Texte source:
Puissance du ridicule
En lisant un journal, nous avons trouvé cette phrase
proverbiale : En France, le ridicule tue toujours. Ceci nous a suggéré les
réflexions suivantes :
Pourquoi en France plutôt qu'ailleurs ? c'est que
là, plus qu'ailleurs, l'esprit à la fois fin, caustique et jovial, saisit de
prime abord le côté plaisant ou ridicule des choses ; il le cherche par
instinct, le sent, le devine, le flaire, pour ainsi dire ; il le découvre
où d'autres ne l'apercevraient pas, et le met en relief avec adresse. Mais
l'esprit français veut avant tout le bon goût, l'urbanité jusque dans la
raillerie ; il rit volontiers d'une plaisanterie fine, délicate,
spirituelle surtout, tandis que les charges sans sel, la critique lourde,
grossière, à brûle pourpoint, semblable à la patte de l'ours ou au coup de
poing du rustre, lui répugnent, parce qu'il a une répulsion instinctive pour la
trivialité.
Peut-être dira-t-on que certains succès modernes
semblent démentir ces qualités. Il y aurait beaucoup à dire sur les causes de
cette déviation qui n'est que trop réelle, mais qui n'est que partielle, et ne
peut prévaloir sur le fond du caractère national, ainsi que nous le
démontrerons quelque jour. Nous dirons seulement en passant que ces succès qui
étonnent les gens de bon goût, sont en grande partie dus à la curiosité très
vivace aussi dans le caractère français. Mais écoutez la foule au sortir de
certaines exhibitions ; le jugement qui domine, même dans la bouche du
peuple, se résume en ces mots : C'est dégoûtant ! et cependant on y
est allé, uniquement pour pouvoir dire qu'on a vu une excentricité ; on
n'y revient pas, mais en attendant que la foule des curieux ait défilé, le
succès est fait, et c'est tout ce que l'on demande. Il en est de même de
certains succès soi-disant littéraires.

Consignes:
- A) Pouvez-vous résumer en deux phrases le texte sur la puissance du ridicule ?
- B) Pouvez-vous recopier à l'identique, dans le texte sur la puissance du ridicule, tout ce qui va de « Peut-être dira-t-on que » jusqu'à « succès soi-disant littéraires. » ?
- C) Pouvez-vous écrire la suite du texte sur la puissance du ridicule, à partir de sa dernière phrase ?

Données enregistrées:
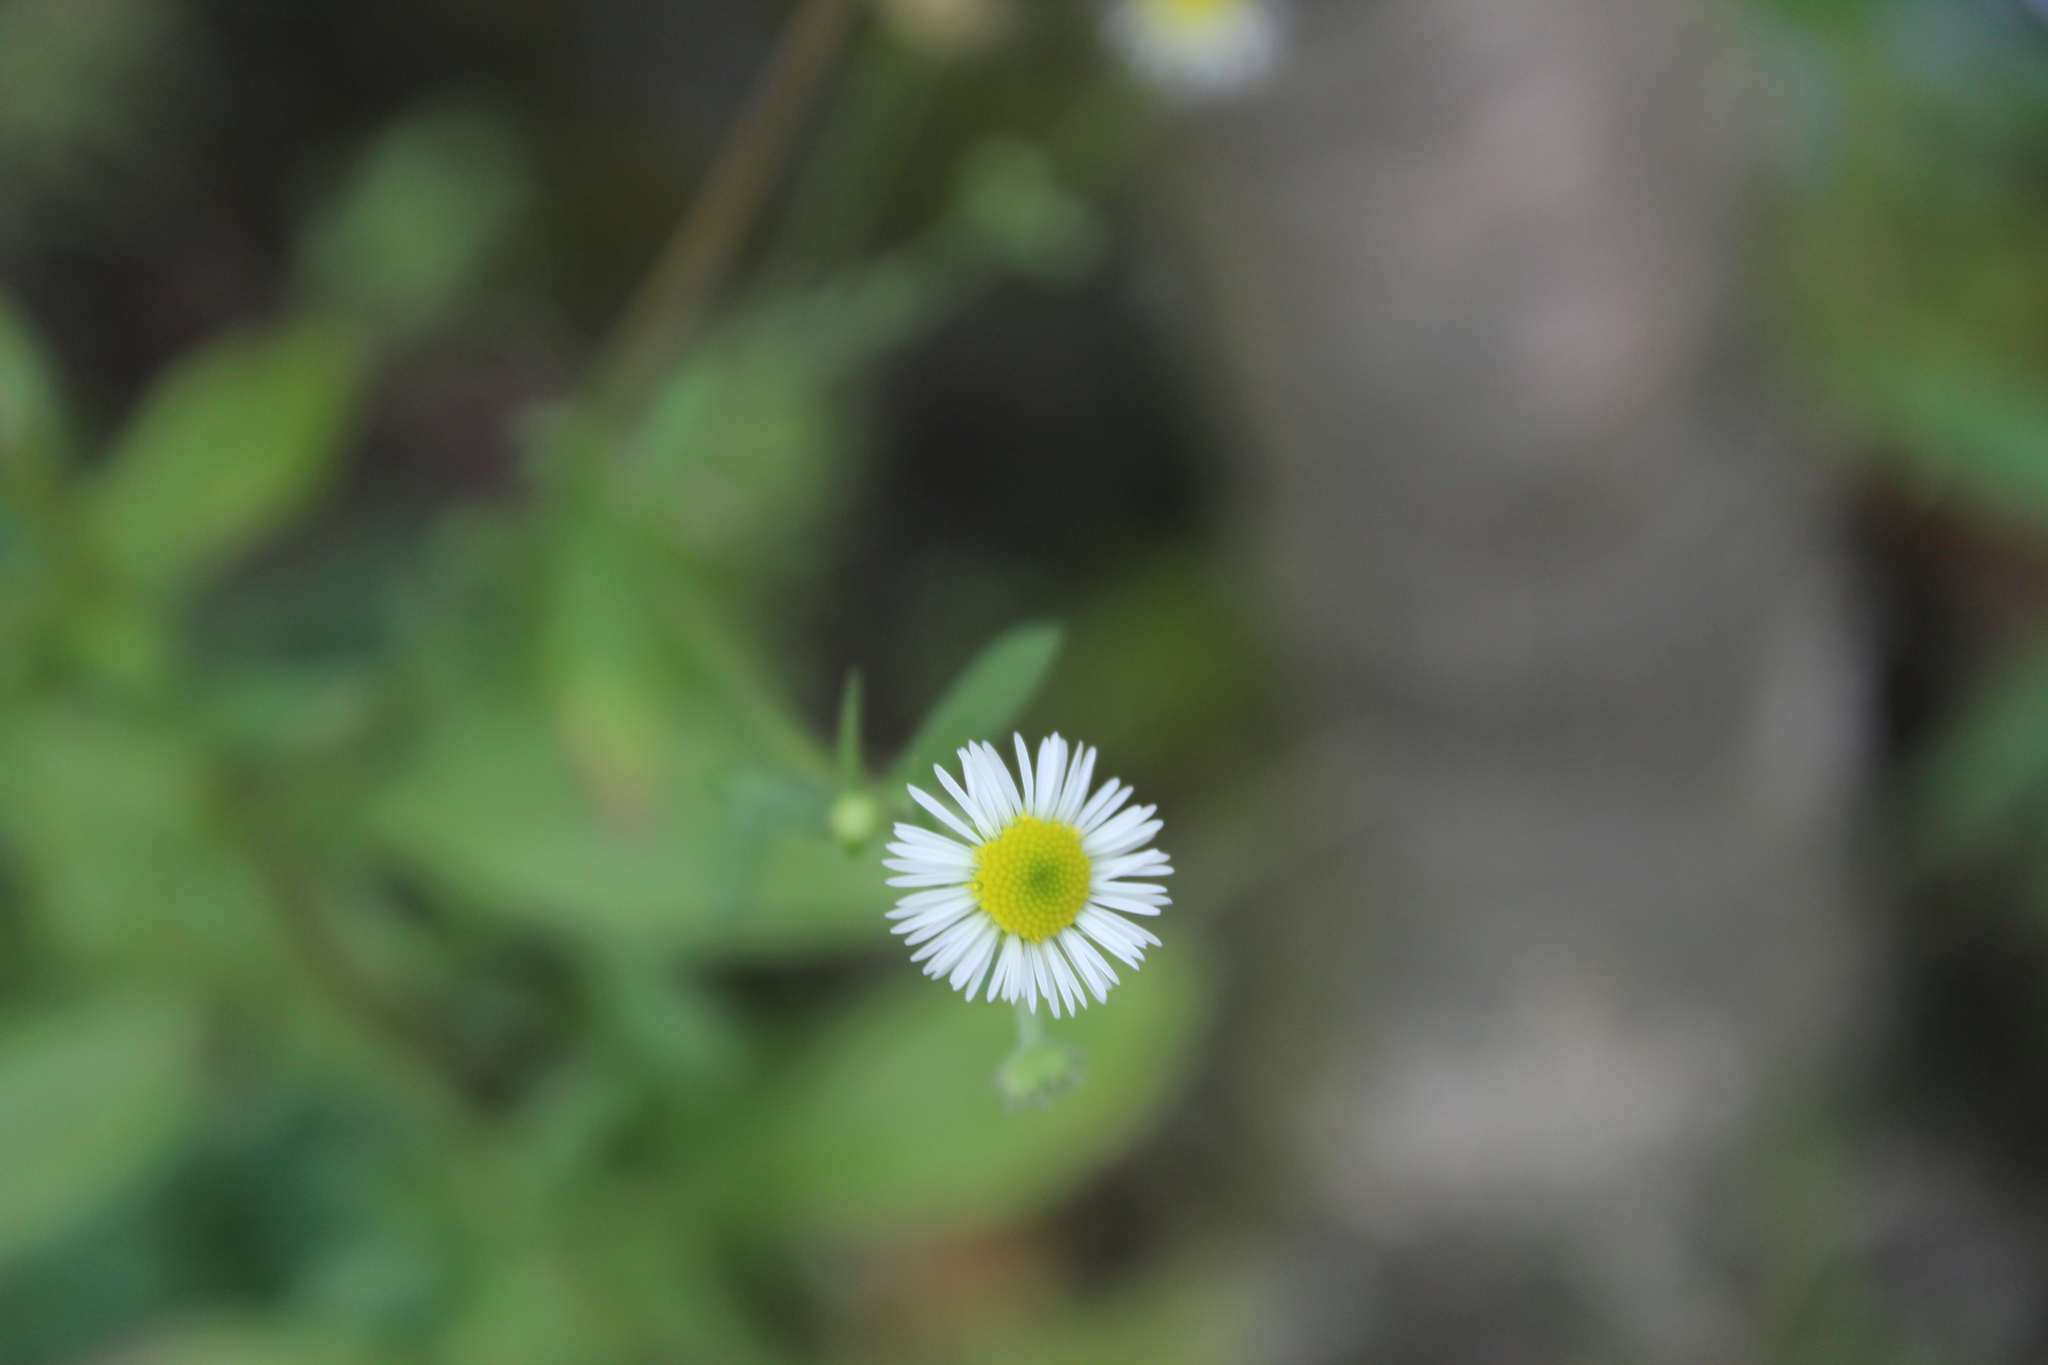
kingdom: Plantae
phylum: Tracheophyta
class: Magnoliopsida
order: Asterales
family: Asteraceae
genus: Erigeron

* * *

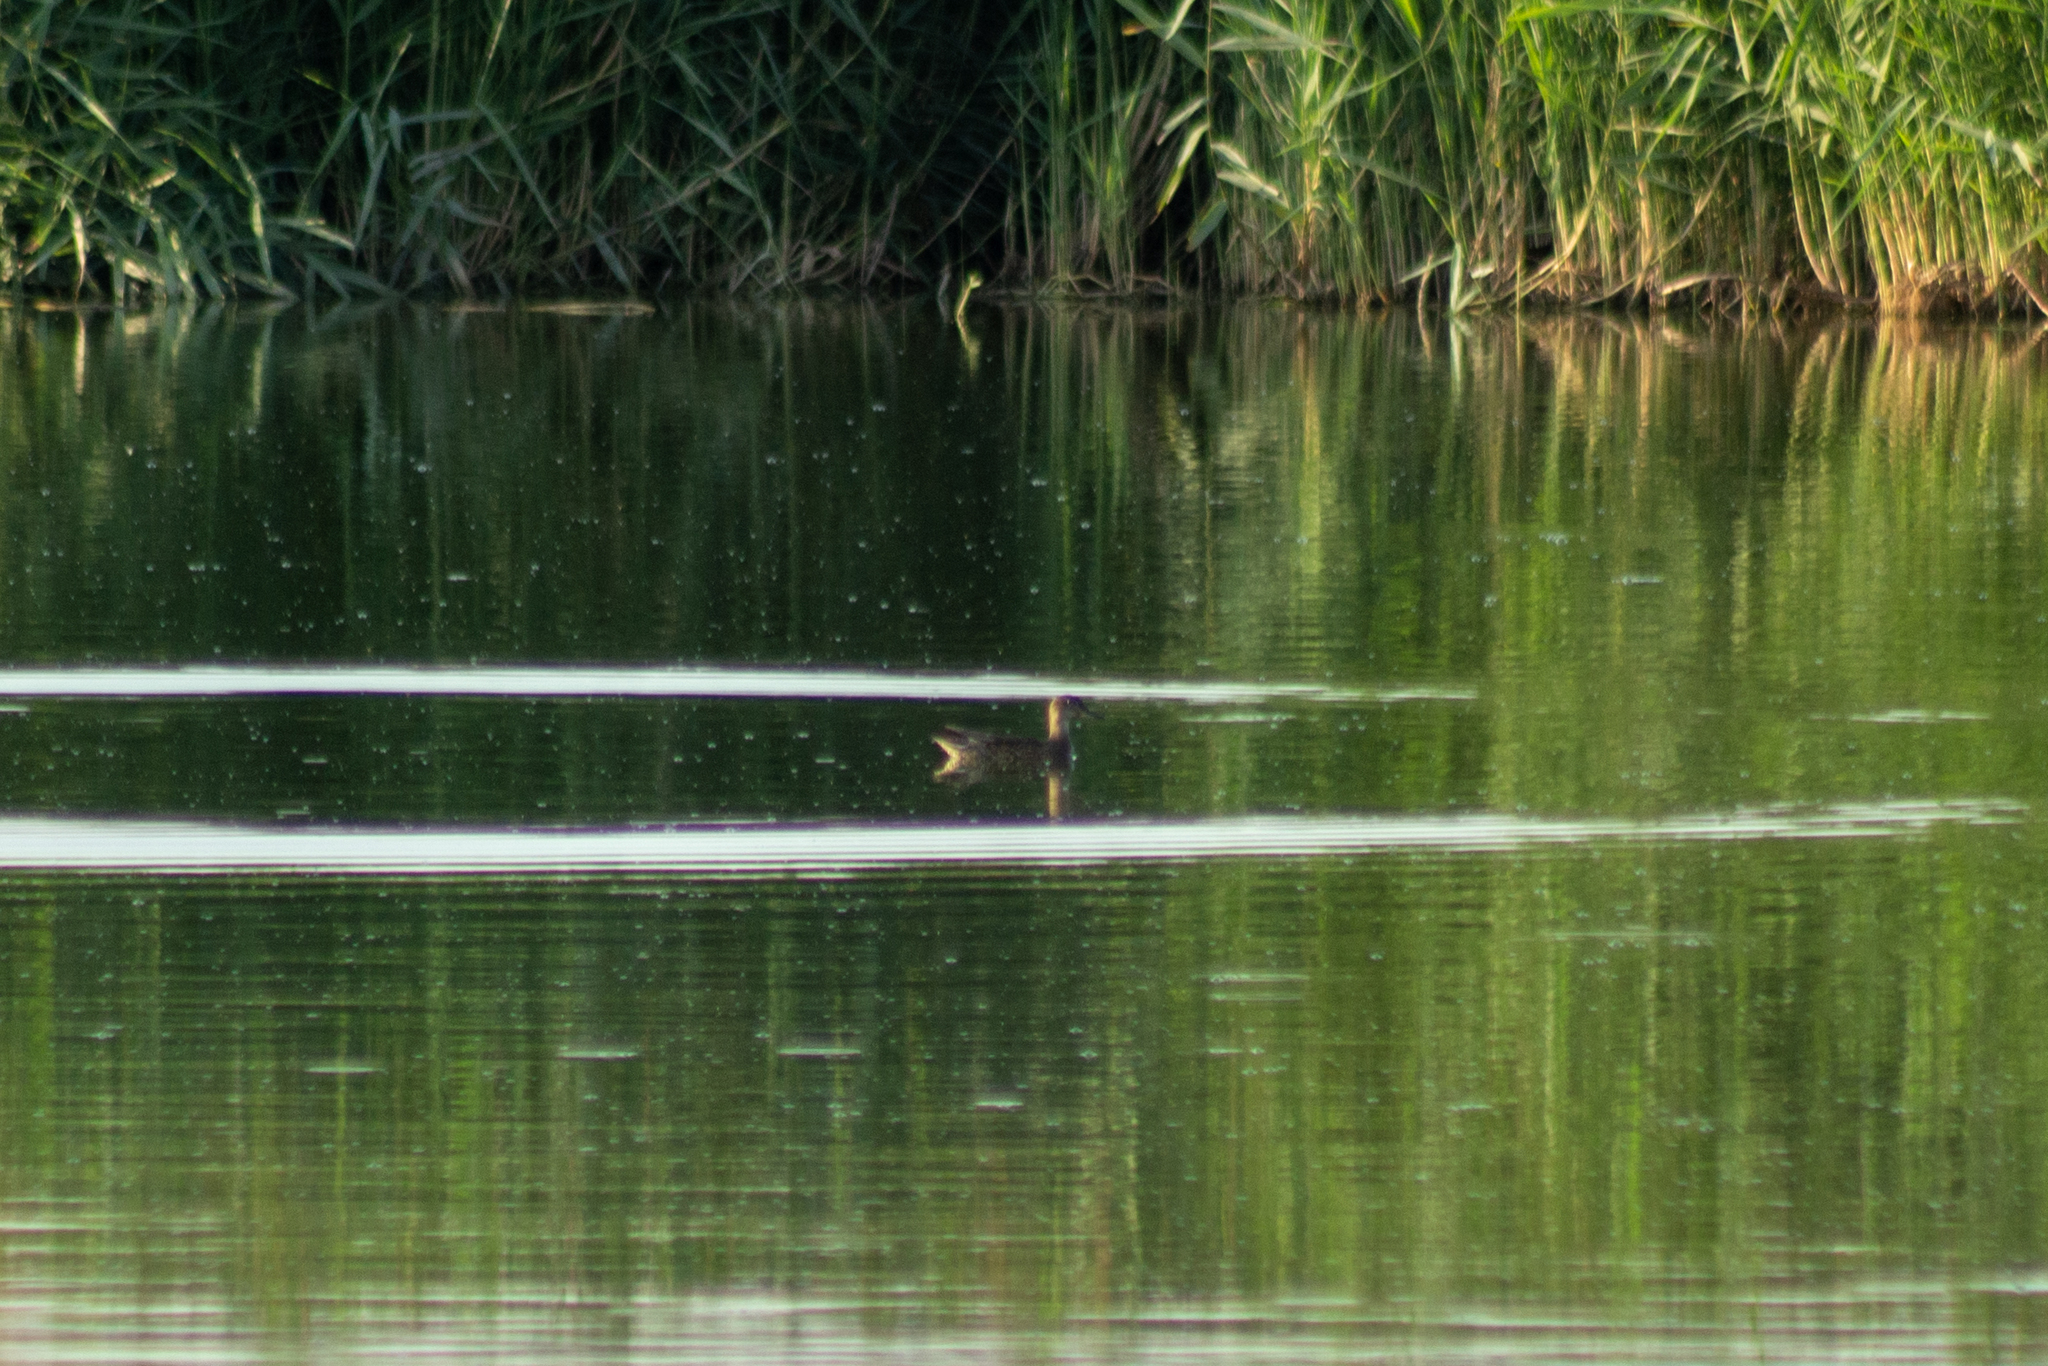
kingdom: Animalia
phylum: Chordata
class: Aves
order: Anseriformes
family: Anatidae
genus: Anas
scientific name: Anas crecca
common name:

Réponses données:
- A) Partant de la phrase proverbiale selon laquelle, en France, le ridicule tue toujours, le texte affirme que l'esprit français, fin, caustique et jovial, saisit d'instinct le côté ridicule des choses, tout en exigeant le bon goût et en répugnant à la raillerie grossière. Les succès modernes qui semblent démentir ces qualités ne seraient qu'une déviation partielle, due en grande partie à la curiosité : la foule va voir ces excentricités, les juge dégoûtantes et n'y revient pas, mais le succès est fait.

- B)
Peut-être dira-t-on que certains succès modernes
semblent démentir ces qualités. Il y aurait beaucoup à dire sur les causes de
cette déviation qui n'est que trop réelle, mais qui n'est que partielle, et ne
peut prévaloir sur le fond du caractère national, ainsi que nous le
démontrerons quelque jour. Nous dirons seulement en passant que ces succès qui
étonnent les gens de bon goût, sont en grande partie dus à la curiosité très
vivace aussi dans le caractère français. Mais écoutez la foule au sortir de
certaines exhibitions ; le jugement qui domine, même dans la bouche du
peuple, se résume en ces mots : C'est dégoûtant ! et cependant on y
est allé, uniquement pour pouvoir dire qu'on a vu une excentricité ; on
n'y revient pas, mais en attendant que la foule des curieux ait défilé, le
succès est fait, et c'est tout ce que l'on demande. Il en est de même de
certains succès soi-disant littéraires.

- C)
L'aptitude de l'esprit français à saisir le côté
comique des choses, fait du ridicule une véritable puissance, plus grande en
France qu'en d'autres pays ; mais est-il exact de dire qu'il y tue
toujours ?
Il faut distinguer ce qu'on peut appeler le ridicule
intrinsèque, c'est-à-dire inhérent à la chose même, et le ridicule extrinsèque,
venant du dehors, et déversé sur une chose. Ce dernier peut sans doute être
jeté sur tout, mais il ne blesse que ce qui est vulnérable ; lorsqu'il
s'attaque aux choses qui n'y donnent aucune prise, il glisse sans y porter
aucune atteinte. La caricature la plus grotesque d'une statue irréprochable ne
lui enlève rien de son mérite, et ne la fait pas déchoir dans l'opinion, parce
que chacun est à même de l'apprécier.
Le ridicule n'a de puissance qu'autant qu'il frappe
juste, qu'il fait ressortir avec esprit et finesse des travers réels : c'est
alors qu'il tue ; mais lorsqu'il tombe à faux, il ne tue rien du tout, ou
plutôt il se tue lui-même. Pour que l'adage ci-dessus soit complètement vrai,
il faudrait dire : « En France, le ridicule tue toujours ce qui est
ridicule. » Ce qui est réellement vrai, bon et beau n'est jamais ridicule.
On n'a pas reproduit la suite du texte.